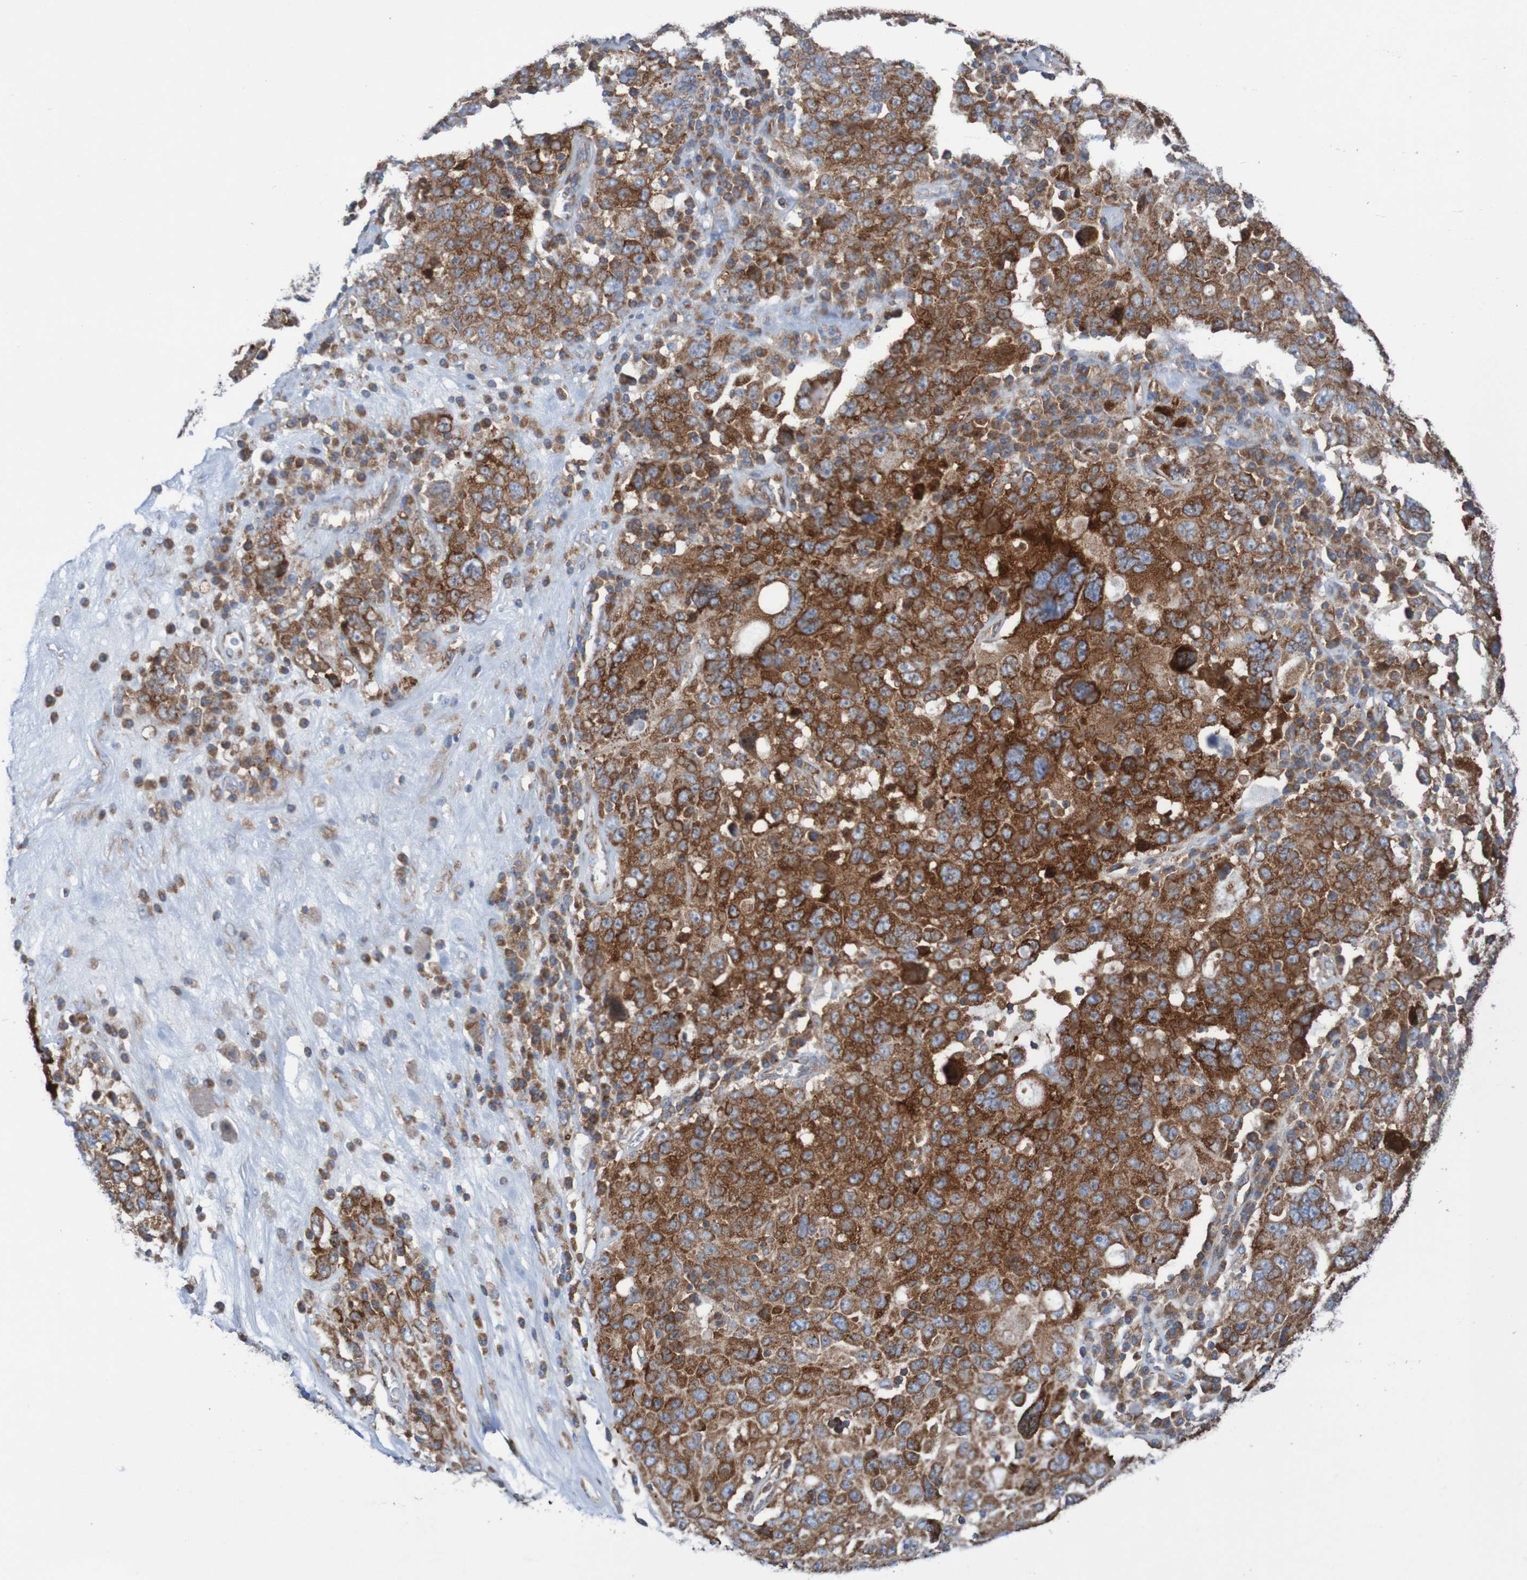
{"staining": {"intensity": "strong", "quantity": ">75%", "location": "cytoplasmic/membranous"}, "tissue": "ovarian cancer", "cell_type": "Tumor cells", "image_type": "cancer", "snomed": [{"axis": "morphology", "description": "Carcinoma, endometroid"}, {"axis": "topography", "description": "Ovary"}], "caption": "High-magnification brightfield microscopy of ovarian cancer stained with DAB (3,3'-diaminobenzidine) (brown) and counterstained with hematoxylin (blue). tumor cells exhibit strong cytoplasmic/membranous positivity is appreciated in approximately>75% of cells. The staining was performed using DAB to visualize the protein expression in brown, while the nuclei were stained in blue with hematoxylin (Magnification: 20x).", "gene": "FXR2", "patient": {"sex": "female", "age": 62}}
####
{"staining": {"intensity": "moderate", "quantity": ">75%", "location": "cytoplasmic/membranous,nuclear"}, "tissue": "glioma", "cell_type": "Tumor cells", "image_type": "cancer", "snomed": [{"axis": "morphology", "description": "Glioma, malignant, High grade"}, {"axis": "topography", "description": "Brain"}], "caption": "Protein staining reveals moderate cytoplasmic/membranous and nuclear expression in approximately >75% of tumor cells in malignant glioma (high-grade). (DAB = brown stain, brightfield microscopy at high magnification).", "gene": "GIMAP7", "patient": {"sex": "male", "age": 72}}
####
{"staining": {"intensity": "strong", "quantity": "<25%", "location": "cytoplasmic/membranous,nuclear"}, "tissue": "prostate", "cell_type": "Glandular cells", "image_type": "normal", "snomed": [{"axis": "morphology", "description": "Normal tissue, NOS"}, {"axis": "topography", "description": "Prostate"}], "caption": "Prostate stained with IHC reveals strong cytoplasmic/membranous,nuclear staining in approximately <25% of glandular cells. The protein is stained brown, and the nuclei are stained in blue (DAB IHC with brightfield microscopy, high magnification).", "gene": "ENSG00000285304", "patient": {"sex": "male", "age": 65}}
####
PROBLEM DESCRIPTION. Show every line of the data in which the word "reveals" appears.

EXERCISE ANSWER.
{"staining": {"intensity": "moderate", "quantity": ">75%", "location": "cytoplasmic/membranous,nuclear"}, "tissue": "glioma", "cell_type": "Tumor cells", "image_type": "cancer", "snomed": [{"axis": "morphology", "description": "Glioma, malignant, High grade"}, {"axis": "topography", "description": "Brain"}], "caption": "Protein staining reveals moderate cytoplasmic/membranous and nuclear expression in approximately >75% of tumor cells in malignant glioma (high-grade). (DAB = brown stain, brightfield microscopy at high magnification).", "gene": "GIMAP7", "patient": {"sex": "male", "age": 72}}
{"staining": {"intensity": "strong", "quantity": "<25%", "location": "cytoplasmic/membranous,nuclear"}, "tissue": "prostate", "cell_type": "Glandular cells", "image_type": "normal", "snomed": [{"axis": "morphology", "description": "Normal tissue, NOS"}, {"axis": "topography", "description": "Prostate"}], "caption": "Prostate stained with IHC reveals strong cytoplasmic/membranous,nuclear staining in approximately <25% of glandular cells. The protein is stained brown, and the nuclei are stained in blue (DAB IHC with brightfield microscopy, high magnification).", "gene": "ENSG00000285304", "patient": {"sex": "male", "age": 65}}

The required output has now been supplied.